You do have alternatives; for some kinds of data you might consider applying a GLM to fit an ANOVA-like model -- I believe that is something you can do in SPSS.
Edit in response to the additional information in your edit to your question:
"Percentage of items correct" is a count (number of items correct) divided by a fixed total (number of items). Scaling aside, this is count data of a sort, for which ANOVA would not normally be appropriate, since you won't likely have linearity (because the response is bounded above and below, though this will only affect the size of the interaction in your case), and the equal variance assumption won't hold across different means (variance must vary as a function of the mean, because of the bounds).
an arcsin square root transformation would help to stabilize the variance, but it will not "make the data continuous" -- it's still just as discrete as before. It may help a little with the skewness, but it might not make much different.
There are models more suited to 2x2 count data (e.g. binomial GLMs, loglinear models, even chi-square tests) - but your data might not fit the usual models for counts because test questions are rarely of uniform difficulty and - even withing sub-groups - people are rarely of uniform ability. [You might try a binomial model and see if it's plausible.

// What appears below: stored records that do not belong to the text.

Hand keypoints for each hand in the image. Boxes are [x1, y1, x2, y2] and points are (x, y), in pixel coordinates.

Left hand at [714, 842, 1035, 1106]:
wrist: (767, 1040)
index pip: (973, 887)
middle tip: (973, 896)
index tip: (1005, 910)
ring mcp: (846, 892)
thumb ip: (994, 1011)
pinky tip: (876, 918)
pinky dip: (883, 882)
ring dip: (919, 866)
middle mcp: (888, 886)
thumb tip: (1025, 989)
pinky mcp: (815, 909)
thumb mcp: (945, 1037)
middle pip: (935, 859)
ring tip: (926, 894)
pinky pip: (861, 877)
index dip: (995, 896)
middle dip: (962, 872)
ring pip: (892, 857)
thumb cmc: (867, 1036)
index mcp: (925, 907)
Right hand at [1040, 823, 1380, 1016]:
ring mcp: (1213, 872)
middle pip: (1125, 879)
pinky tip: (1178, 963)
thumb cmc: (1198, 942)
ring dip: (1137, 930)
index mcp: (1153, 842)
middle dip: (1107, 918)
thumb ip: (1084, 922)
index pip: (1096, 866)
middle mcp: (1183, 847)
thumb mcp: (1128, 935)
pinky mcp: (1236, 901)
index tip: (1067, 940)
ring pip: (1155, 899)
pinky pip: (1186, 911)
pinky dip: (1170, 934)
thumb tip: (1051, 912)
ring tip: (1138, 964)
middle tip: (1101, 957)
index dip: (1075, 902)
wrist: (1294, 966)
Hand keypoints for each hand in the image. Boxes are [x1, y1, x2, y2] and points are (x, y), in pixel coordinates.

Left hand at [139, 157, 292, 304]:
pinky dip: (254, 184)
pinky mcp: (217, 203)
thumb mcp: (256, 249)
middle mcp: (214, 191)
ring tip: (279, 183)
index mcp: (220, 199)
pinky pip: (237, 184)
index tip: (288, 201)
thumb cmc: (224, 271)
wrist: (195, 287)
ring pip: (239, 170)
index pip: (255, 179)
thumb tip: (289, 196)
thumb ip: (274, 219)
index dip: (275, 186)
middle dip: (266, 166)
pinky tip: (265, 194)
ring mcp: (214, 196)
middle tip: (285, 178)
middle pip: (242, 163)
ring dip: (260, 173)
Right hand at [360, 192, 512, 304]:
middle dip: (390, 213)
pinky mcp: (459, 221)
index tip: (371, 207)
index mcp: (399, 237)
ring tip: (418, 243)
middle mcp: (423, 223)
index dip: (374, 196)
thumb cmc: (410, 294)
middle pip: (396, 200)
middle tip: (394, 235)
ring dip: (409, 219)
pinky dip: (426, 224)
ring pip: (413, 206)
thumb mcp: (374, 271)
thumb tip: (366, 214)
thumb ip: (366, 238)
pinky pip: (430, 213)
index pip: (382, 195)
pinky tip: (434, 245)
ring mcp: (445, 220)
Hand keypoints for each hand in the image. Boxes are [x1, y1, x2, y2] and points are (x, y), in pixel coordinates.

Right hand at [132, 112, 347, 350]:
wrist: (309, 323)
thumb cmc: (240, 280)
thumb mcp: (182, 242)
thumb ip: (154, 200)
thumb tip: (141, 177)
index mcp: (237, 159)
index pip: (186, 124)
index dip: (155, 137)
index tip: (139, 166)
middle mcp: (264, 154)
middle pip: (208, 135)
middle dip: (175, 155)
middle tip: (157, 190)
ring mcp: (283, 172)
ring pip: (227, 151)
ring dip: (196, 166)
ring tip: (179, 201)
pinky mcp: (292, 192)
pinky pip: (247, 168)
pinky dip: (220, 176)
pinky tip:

It's possible that a negative binomial model might be able to deal with the possible heterogeneity.]
If you're contemplating an arcsin square root transformation, it's usually an indication you should have used a GLM.
Best Answer
The assumption for a general linear model is that the data are marginally normal. That is, that the distributions of errors from the model are normally distributed. So, you want to take the residuals from the model, and assess those for normality.
I recommend against using a test to assess normality in the way you are suggesting. The problem is that these tests are sensitive to sample size and will find a significant deviation from normal for a large data set even if the deviation is small.
You are better off using visual methods. Your eyes and brain are a better judge. You can use a quantile-quantile plot or a histogram of residuals that you can compare to a normal distribution.